LONDON: Barclays said it would axe up to 12,000 jobs this year even as it raised bonuse for investment bankers, prompting fury among politicians and unions who said it had not learned the lessons of the financial crisis.
Britain’s third-biggest bank said up to nine percent of employees could go, including 7,000 in Britain, as it tries to lower costs. The cuts are not concentrated in any one business area.
It said it paid £2.4bn ($3.9bn) in incentive awards last year, raising bonuses at the investment bank by 13 percent despite a slump in its profits. The average bonus for the investment bank’s 26,200 staff was 60,100 pounds.

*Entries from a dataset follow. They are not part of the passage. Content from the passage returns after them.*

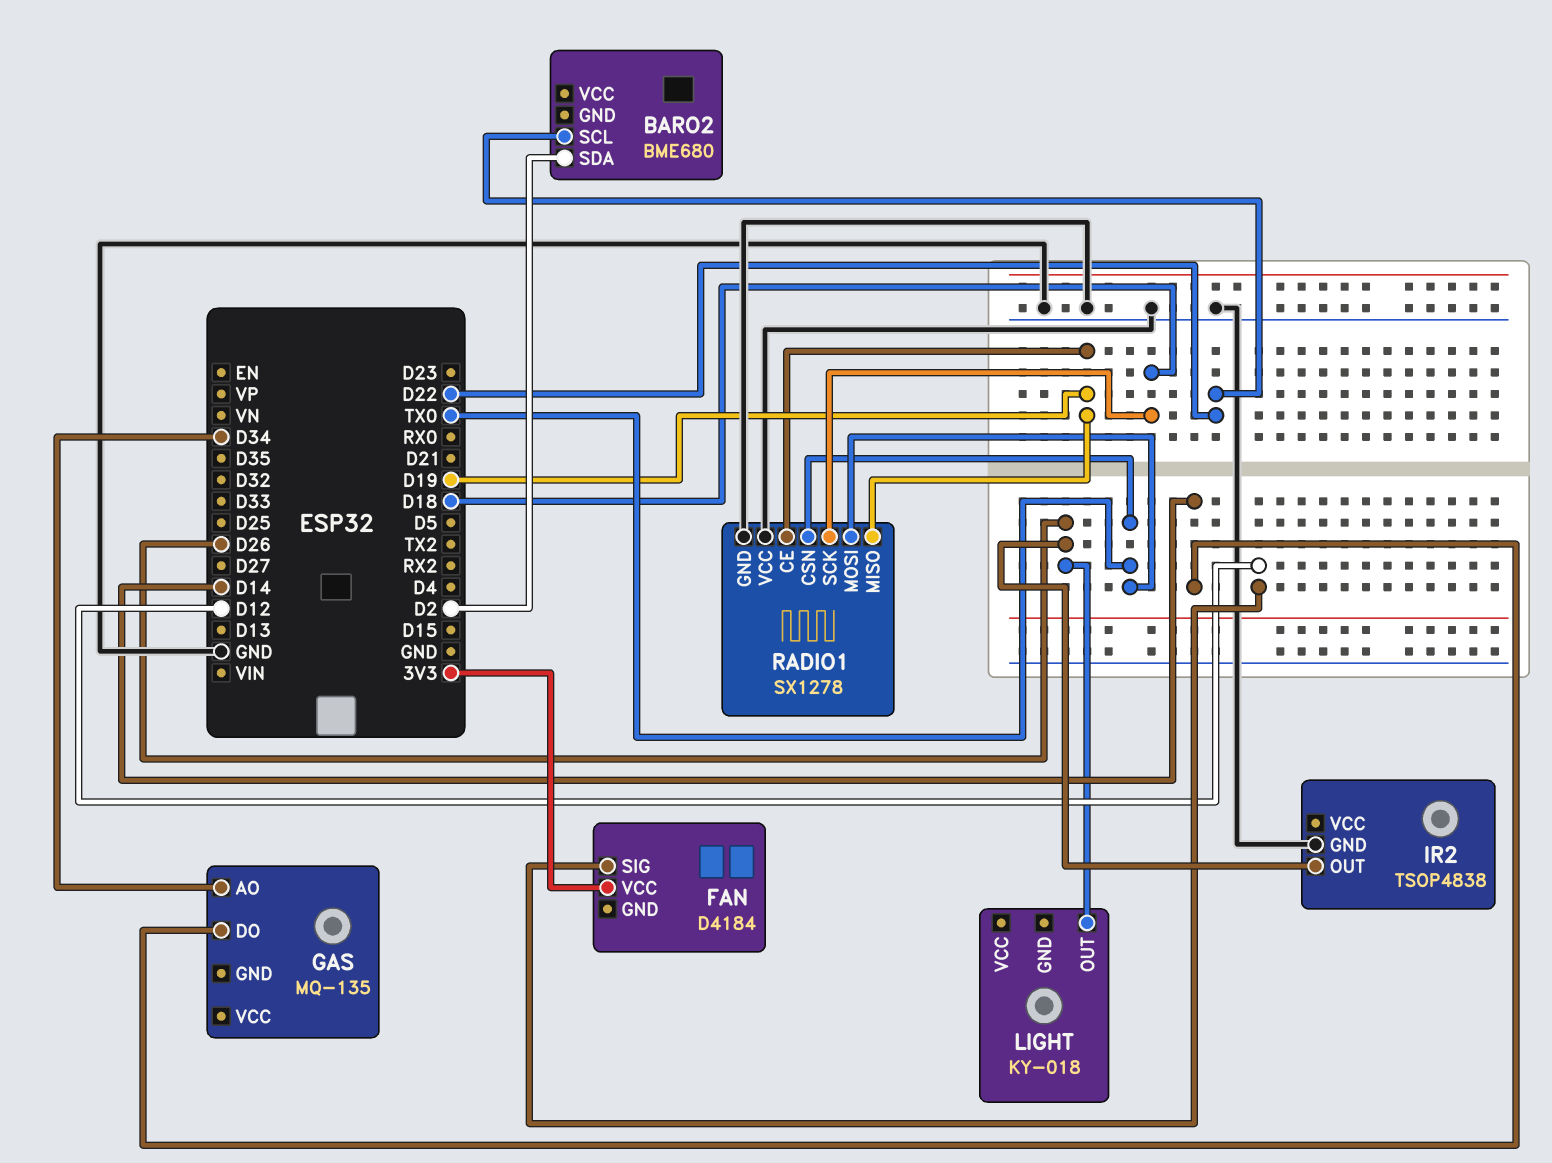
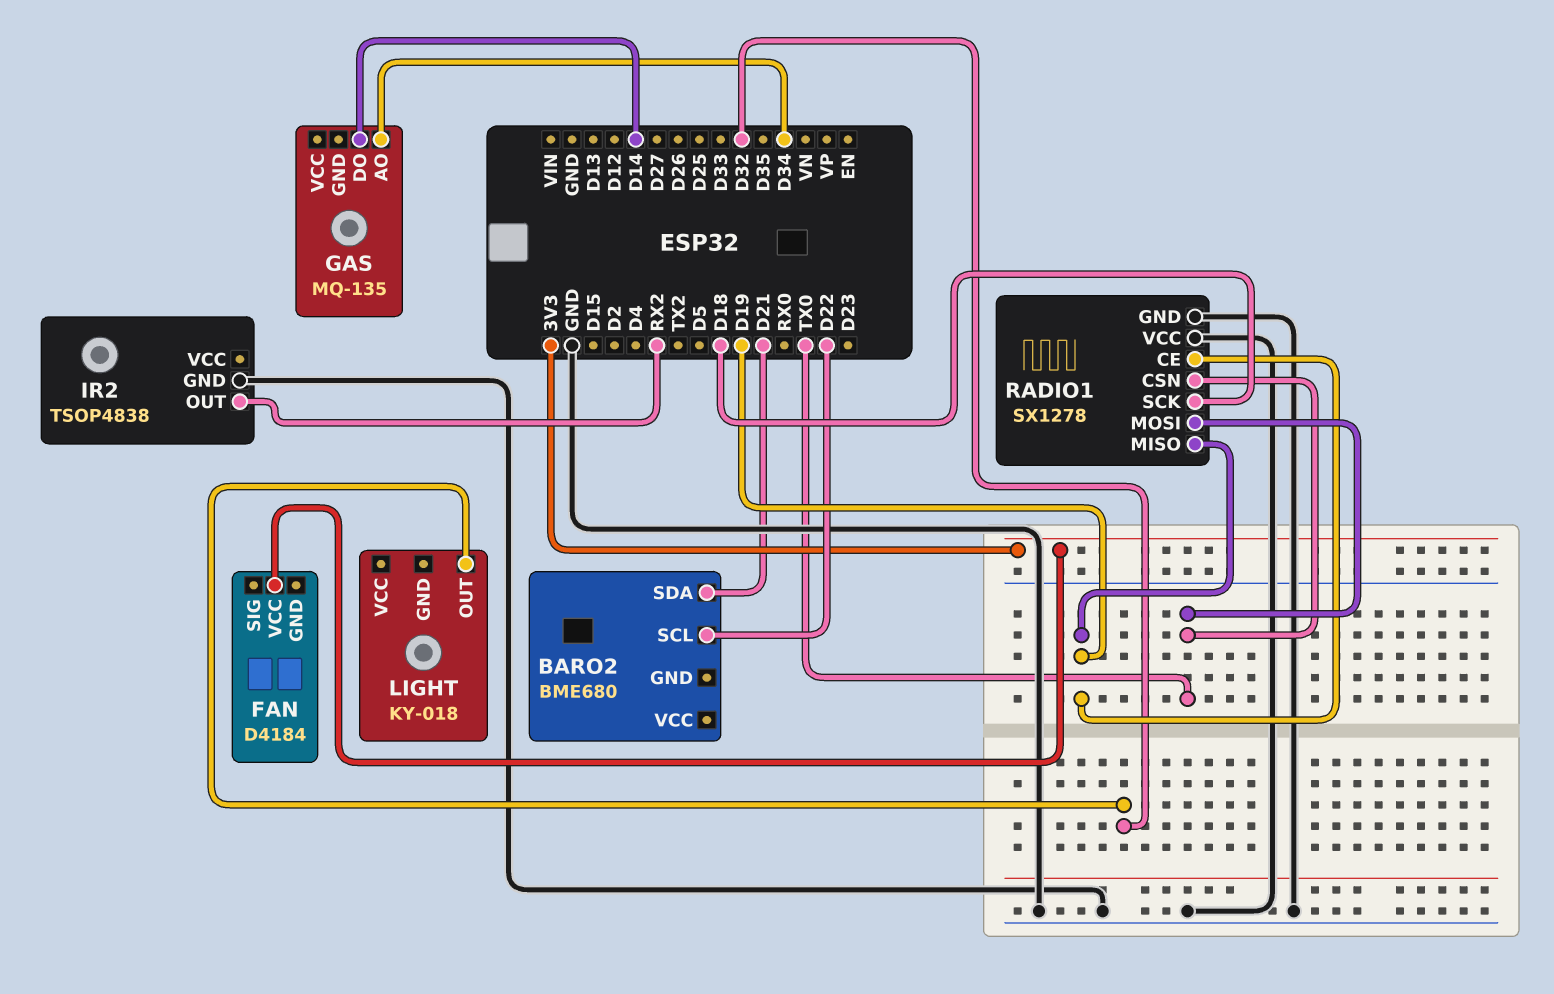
BARO2 pin SDA: D2 -> D21
FAN pin SIG: D12 -> none
IR2 pin OUT: D26 -> RX2
LIGHT pin OUT: D26 -> D32

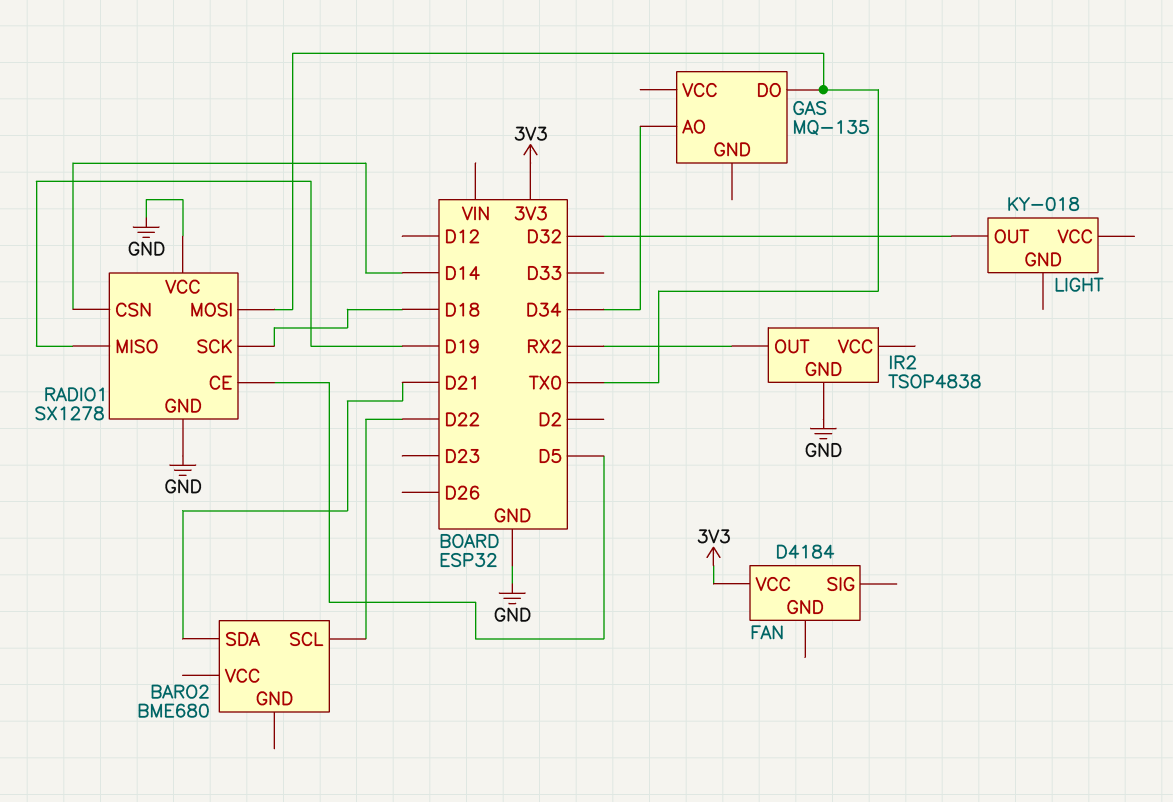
GAS pin DO: D14 -> TX0
RADIO1 pin CE: D19 -> D5
RADIO1 pin CSN: TX0 -> D14

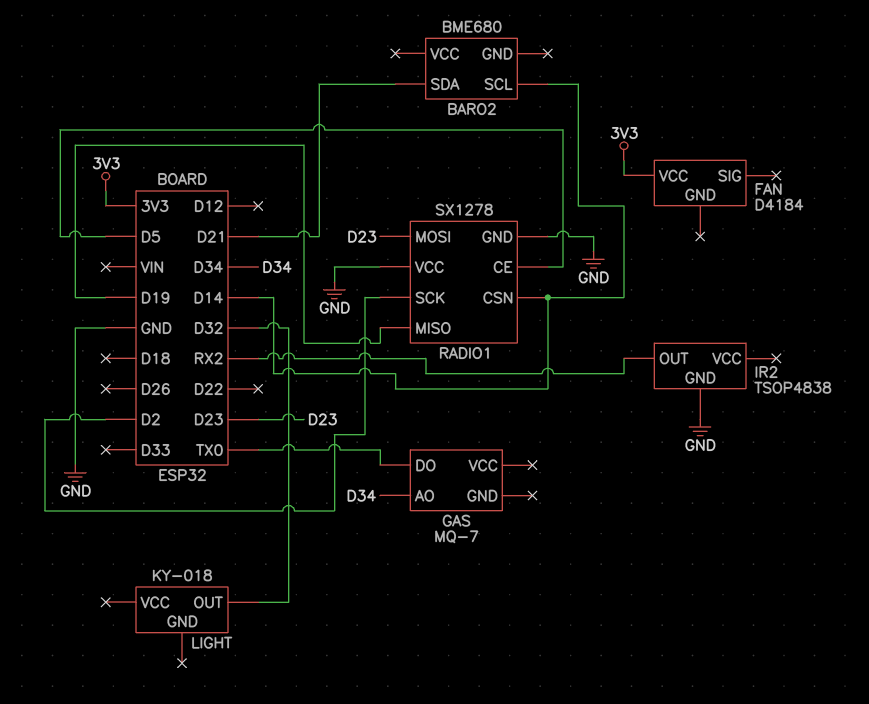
BARO2 pin SCL: D22 -> D14
GAS: MQ-135 -> MQ-7
RADIO1 pin MOSI: TX0 -> D23
RADIO1 pin SCK: D18 -> D2

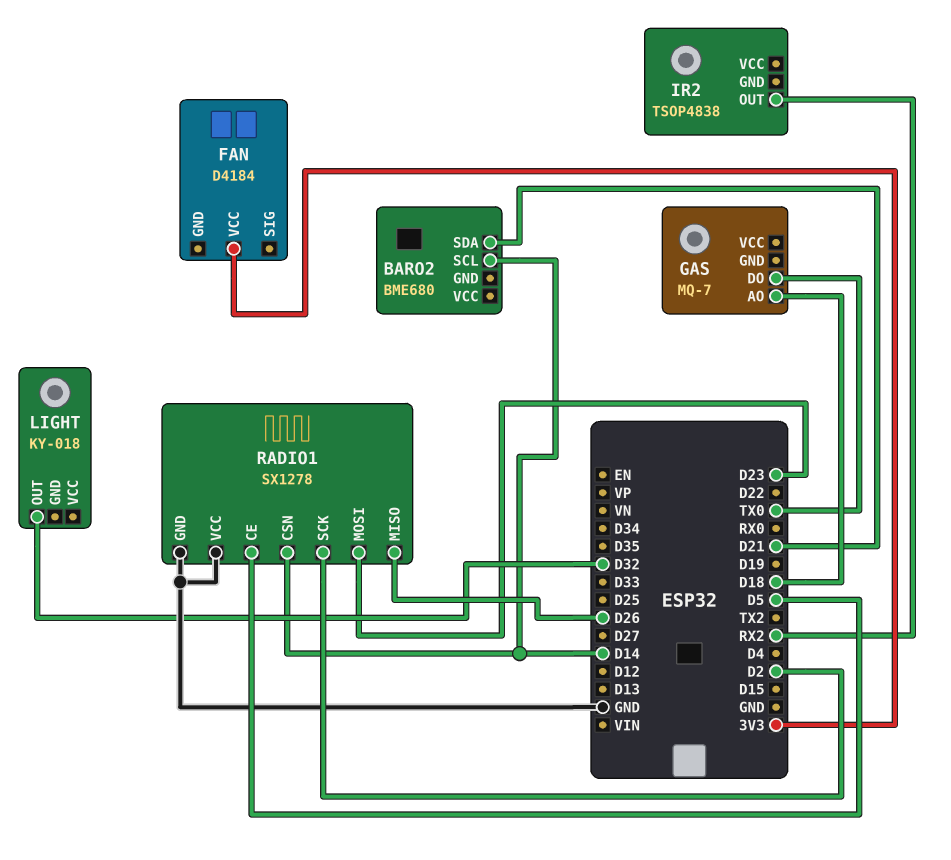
GAS pin AO: D34 -> D18
IR2 pin GND: GND -> none
RADIO1 pin MISO: D19 -> D26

Critics of the bonus hike said it showed Britain’s biggest banks were still failing to heed the lessons of a financial crisis caused by dangerous risk taking and excessive pay.
“Today Barclays has stuck two fingers up to hard-pressed families across Britain by announcing another multi-billion pound bonus pool,” said Frances O’Grady, General Secretary of the Trades Union Congress.
Barclays Chief Executive Anthony Jenkins, who took the helm in 2012 after an interest rate rigging scandal, has vowed to improve culture and standards at the bank while also reducing risk and strengthening the balance sheet.
But its investment bank profits slumped 37 percent last year to 2.5 billion pounds and analysts voiced concern about whether Jenkins can reach his target of a return on equity above 11.5 percent by 2016.